Two Turkish Americans with ties to their communities are entering politics. In November 2017, both won local government elections.
Here’s how they hope to make a difference in their hometowns:
From pizza to politics in New Haven
In New Haven, Connecticut, home to Yale University and a famous style of pizza pie, 19-year-old Yale student Hacibey Catalbasoglu became the youngest Turkish American to be elected to public office in the U.S.
Hacibey, who also goes by the name Haci, won a seat on the city’s Board of Alders, the legislative body for the city of New Haven.
Spending his early life in and out of his father’s New Haven pizza shop, Catalbasoglu sought to strengthen relations among members of his university community and the merchants and citizens who are the backbone of this place where he grew up.

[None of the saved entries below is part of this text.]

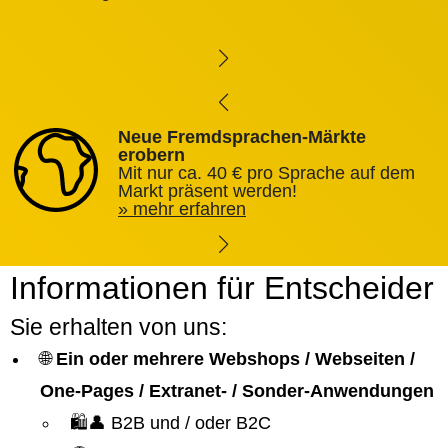
Neue Fremdsprachen-Märkte
erobern
Mit nur ca. 40 € pro Sprache auf dem
Markt präsent werden!
mehr erfahren
Informationen für Entscheider
Sie erhalten von uns:
🌐
Ein oder mehrere Webshops / Webseiten /
One-Pages / Extranet- / Sonder-Anwendungen
🛍️👤 B2B und / oder B2C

19 year-old @Hacibey Catalbasoglu of @Yale won a seat on the New Haven City Council becoming the youngest Turkish-American elected to a public office in the US. Congratulations! pic.twitter.com/Y7FNpaMk4j
— TR Consulate Boston (@TRConsulBoston) November 8, 2017
During the campaign, he earned the endorsement of New Haven’s mayor, Toni Harp. “Coming from two communities — town and gown [the university community] — Hacibey is well-equipped to give back to New Haven as an alder and bring Yale students into closer contact with the rest of New Haven,” she said in a statement, with the “gown” referring to the robe Catalbasoglu will wear when he graduates from Yale.
“This is my home,” Catalbasoglu said in an interview with the Yale Daily News. “I have a stake in the city’s future, which is why I want to create change.”
Architect builds a new career
When Tayfun Selen came to America two decades ago, he figured if he worked hard, he could do anything — and he has. He earned a graduate business degree in the U.S. and became a successful architect, accountant and businessman in New Jersey. In 2008, he became a U.S. citizen. He wanted to do more.
In 2017, Selen won a seat on the Chatham Township Committee. The first Turkish American on the committee, Selen will help lead the township and set policies that keep the town of about 10,000 running smoothly. He had previously served as the chairman of the Chatham Township Republican Committee, the local representative of one of the country’s major political parties.
“That is not a tribute to me, but rather to the ideals of our great country and the opportunities that are available to everyone,” he said in a statement.
“About 20 years after coming to America as an immigrant, hardly speaking English, today I am able to lend a hand in leading our great town into a future that will continue to be prosperous and bright,” Selen said. He has lived in Chatham for 15 years with his wife and daughter.
“I’m proud of my heritage, and I’m more proud to be an American citizen,” Selen said.